Although burial is largely unregulated in Cambodia, with land ownership seemingly the only prerequisite, in Phnom Penh cremation can be a trickier affair. Cremations at Wat Botum, Wat Lanka and Wat Ounalom were asked to stop after the Ministry of Environment conducted an inventory of the pollutants released. However, the directive is reserved for the low-ranking.

“The suggestion from the City Hall is that we’re not allowed. Before we held cremations, but it was indoors – City Hall did not permit it close to the rivers,” Soeun says.

“[Now] laypeople are taken to the other pagodas. High-ranking people are permitted to be cremated here.”

It costs around $25 for a cremation, he says. What do the poor do when faced with that cost?

“Poor people get funds from rich [people] to be [buried] out of Phnom Penh. Other people donate money for the body to be taken out of the city…”

Sam Art says the brutal disregard for burial rites and ceremony during the Khmer Rouge regime deeply affects people’s feelings about burials and cremations.

“The Khmer Rouge didn’t change practices but [tried] to destroy all kinds of beliefs and faith…[They] didn’t allow funeral celebrations but [people] in their hearts celebrated the ceremony.

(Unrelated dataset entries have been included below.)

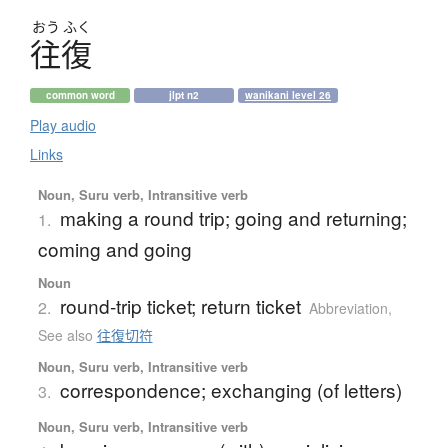
おう
ふく
往復
common word
jlpt n2
wanikani level 26
Play audio
Links
Noun, Suru verb, Intransitive verb
making a round trip; going and returning;
1.
coming and going
Noun
round-trip ticket; return ticket
2.
Abbreviation
,
See also
往復切符
Noun, Suru verb, Intransitive verb
correspondence; exchanging (of letters)
3.
Noun, Suru verb, Intransitive verb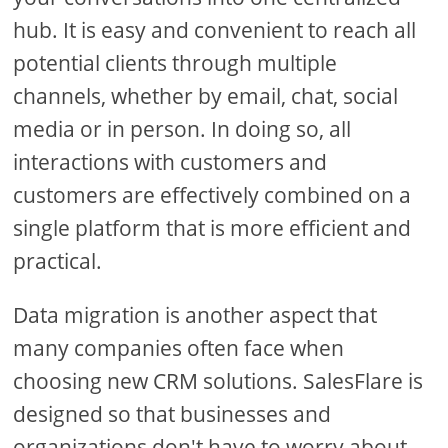
hub. It is easy and convenient to reach all
potential clients through multiple
channels, whether by email, chat, social
media or in person. In doing so, all
interactions with customers and
customers are effectively combined on a
single platform that is more efficient and
practical.
Data migration is another aspect that
many companies often face when
choosing new CRM solutions. SalesFlare is
designed so that businesses and
organizations don't have to worry about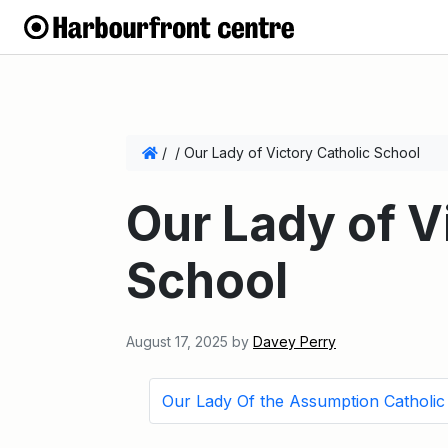
/
/
Our Lady of Victory Catholic School
Our Lady of V
School
August 17, 2025
by
Davey Perry
Our Lady Of the Assumption Catholic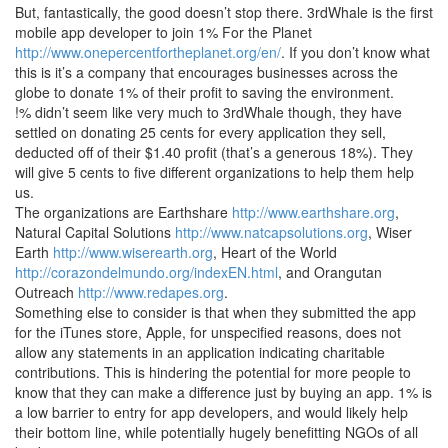
But, fantastically, the good doesn’t stop there. 3rdWhale is the first
mobile app developer to join 1% For the Planet
http://www.onepercentfortheplanet.org/en/
. If you don’t know what
this is it’s a company that encourages businesses across the
globe to donate 1% of their profit to saving the environment.
!% didn’t seem like very much to 3rdWhale though, they have
settled on donating 25 cents for every application they sell,
deducted off of their $1.40 profit (that’s a generous 18%). They
will give 5 cents to five different organizations to help them help
us.
The organizations are Earthshare
http://www.earthshare.org
,
Natural Capital Solutions
http://www.natcapsolutions.org
, Wiser
Earth
http://www.wiserearth.org
, Heart of the World
http://corazondelmundo.org/indexEN.html
, and Orangutan
Outreach
http://www.redapes.org
.
Something else to consider is that when they submitted the app
for the iTunes store, Apple, for unspecified reasons, does not
allow any statements in an application indicating charitable
contributions. This is hindering the potential for more people to
know that they can make a difference just by buying an app. 1% is
a low barrier to entry for app developers, and would likely help
their bottom line, while potentially hugely benefitting NGOs of all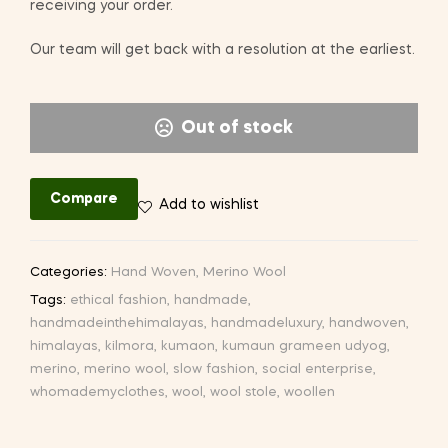
receiving your order.
Our team will get back with a resolution at the earliest.
Out of stock
Compare
Add to wishlist
Categories:
Hand Woven
,
Merino Wool
Tags:
ethical fashion
,
handmade
,
handmadeinthehimalayas
,
handmadeluxury
,
handwoven
,
himalayas
,
kilmora
,
kumaon
,
kumaun grameen udyog
,
merino
,
merino wool
,
slow fashion
,
social enterprise
,
whomademyclothes
,
wool
,
wool stole
,
woollen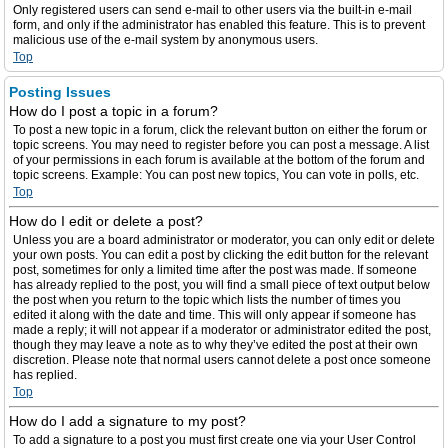
Only registered users can send e-mail to other users via the built-in e-mail
form, and only if the administrator has enabled this feature. This is to prevent
malicious use of the e-mail system by anonymous users.
Top
Posting Issues
How do I post a topic in a forum?
To post a new topic in a forum, click the relevant button on either the forum or
topic screens. You may need to register before you can post a message. A list
of your permissions in each forum is available at the bottom of the forum and
topic screens. Example: You can post new topics, You can vote in polls, etc.
Top
How do I edit or delete a post?
Unless you are a board administrator or moderator, you can only edit or delete
your own posts. You can edit a post by clicking the edit button for the relevant
post, sometimes for only a limited time after the post was made. If someone
has already replied to the post, you will find a small piece of text output below
the post when you return to the topic which lists the number of times you
edited it along with the date and time. This will only appear if someone has
made a reply; it will not appear if a moderator or administrator edited the post,
though they may leave a note as to why they’ve edited the post at their own
discretion. Please note that normal users cannot delete a post once someone
has replied.
Top
How do I add a signature to my post?
To add a signature to a post you must first create one via your User Control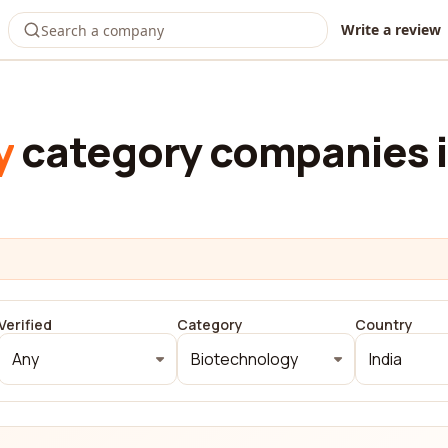
Write a review
y
category companies i
Verified
Category
Country
Any
Biotechnology
India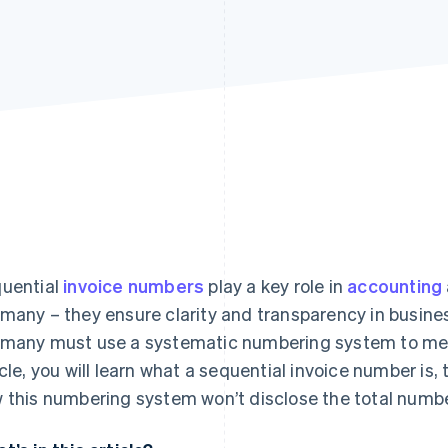
uential
invoice numbers
play a key role in
accounting
many – they ensure clarity and transparency in busine
many must use a systematic numbering system to meet
icle, you will learn what a sequential invoice number is, 
 this numbering system won’t disclose the total number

“During Pol Pot, the Buddhist monks disappeared. But after the regime fell the Buddhism came back like a bomb: people were very keen to have ceremonies, to hold celebrations.”

In the living room of a neighbour’s house, Horm Oun, pauses before explaining what she does with others in her situation.

“If I have a problem, people help out. I help too – it depends on how much you have and how much you want to give,” she says. “People can probably save $20 altogether…if we have to spend it on a wedding, a funeral…there’s not much we can do.”